Outraged by the Administration’s new budget proposal that includes massive cuts to many of the programs in place to protect human and environmental health, I wrote this handy-dandy Op Ed (my first ever!) to the SF Chronicle. It highlights my thoughts on Trump’s proposed cuts to SNAP, our nation’s food-aid service currently feeding 40 million Americans. Enjoy…
Let’s call Trump’s SNAP budget cut proposal what it really is: a Weapon of Mass Destruction
Not all weapons of mass destruction come with a launch code; some are neatly written up as policy, aiming to slowly and deliberately take down their target. Earlier this week, the Trump administration laid out the blueprint for their latest assault on America with the proposal to slash billions of dollars to the federal Supplemental Nutrition Assistance Program, known as SNAP. The cut, which would start out by eliminating $17.2 billion from the budget in 2019, and continue to reduce the entire budget by 30 percent or $214 billion over the next ten years, would hit low-income families with children the hardest. As a Master’s student of Public Health at the University of California, Berkeley, I find Trump’s proposed changes to SNAP to be a dangerous threat to the health and wellbeing of our nation.
The hallmark of Trump’s new proposal is what the USDA is calling “America’s Harvest Box”, consisting of shelf-stable foods such as cereal, peanut butter, milk and canned vegetables. For SNAP recipients who receive over $90 a month towards food purchases, nearly half of their monetary benefit would be replaced with this pre-packaged box of commodity foods. Not only does this proposal violate the recipient’s freedom to make personal dietary choices – which can be shaped by cultural preferences, or religious and medical requirements – nutritionally speaking, the items suggested for the Harvest Box are processed foods known to contain high amounts of sugar, a major contributor to Type II diabetes.

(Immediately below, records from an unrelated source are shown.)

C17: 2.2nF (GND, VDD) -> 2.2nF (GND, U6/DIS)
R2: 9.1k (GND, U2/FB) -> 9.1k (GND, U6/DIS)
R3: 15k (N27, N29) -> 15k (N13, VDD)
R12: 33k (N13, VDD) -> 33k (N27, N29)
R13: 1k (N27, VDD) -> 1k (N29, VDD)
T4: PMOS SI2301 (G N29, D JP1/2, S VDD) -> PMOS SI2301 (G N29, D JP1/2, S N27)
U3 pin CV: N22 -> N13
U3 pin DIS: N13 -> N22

According to the American Diabetes Association, 30 million children and adults in the United States are affected by diabetes. That’s 1 in 11 Americans. People with diabetes have health care costs that are 2.3 times greater than those without diabetes. The estimated total cost to the American public for the treatment of diabetes and prediabetes is $322 billion. Research has shown that diabetes is more prevalent in food-insecure households. It is unconscionable then, to prescribe this ‘one-size-fits-all’ food box to anyone, let along the population most at risk for developing this disease. Furthermore, removing choices from SNAP beneficiaries whose lack of income already limits their opportunities and options, is not a solution to the problem. It detracts from ongoing efforts to increase participation in the SNAP program and improve nutrition outcomes for low-income Americans.

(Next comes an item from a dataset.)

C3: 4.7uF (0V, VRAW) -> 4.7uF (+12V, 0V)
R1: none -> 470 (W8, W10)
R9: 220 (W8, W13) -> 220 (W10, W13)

While the Trump administration’s stated goal is to reduce federal spending, their tactic to target low-income Americans is not only vile, it’s flawed. Lowering the SNAP budget and replacing dietary choices with a box of commodity goods will only impose more stress and poor health upon our nation’s most vulnerable populations, invariably driving up healthcare and social service costs. Instead, I urge the administration to get behind programs that will increase access to fresh produce for SNAP recipients. We’ve already seen pilot programs such as the Healthy Food Purchase program and Farmer’s Market Promotion program achieve success. Both programs have been shown to increase healthy food consumption and improve health for low-income Americans. Not only do healthier people have lower health care costs, they miss fewer days of work, lessening the need to rely on programs like SNAP. The Healthy Food Purchase pilot program, put forth in the 2008 Farm Bill, incentivizes the purchase of fruits and vegetables, whereby for each SNAP dollar spent on fruits and vegetables, participants receive 30 cents added to their balance. The Farmers Market Promotion program supported by the USDA, awards grants to local food markets which boosts their economic viability, translating in to more fresh produce that is accessible and affordable to a wider community.
The most promising action we can make is to increase the access to fresh produce for SNAP recipients; to limit and dictate what those receiving the benefits should eat not only detracts from this goal, it undermines the strength of this program and threatens the health of our nation.